[REQUIREMENT] Of the entries below, restate word for word only the section that runs from the line with "USB, HDMI и" to the line with "зависит от т", counting both ends.

═══ DATA IN THIS EXERCISE

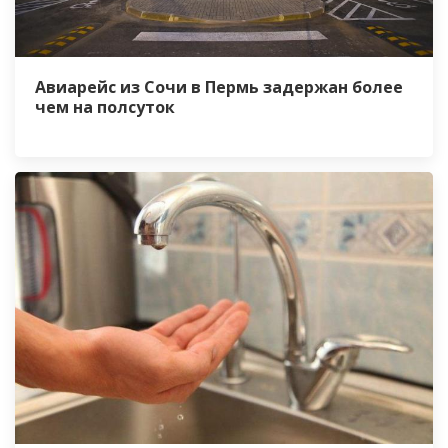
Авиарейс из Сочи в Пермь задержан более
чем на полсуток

══════
═══ DATA IN THIS EXERCISE

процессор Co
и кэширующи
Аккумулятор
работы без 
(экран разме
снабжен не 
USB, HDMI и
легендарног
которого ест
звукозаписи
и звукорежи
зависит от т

══════

[ANSWER TO THIS TASK]
USB, HDMI и
легендарног
которого ест
звукозаписи
и звукорежи
зависит от т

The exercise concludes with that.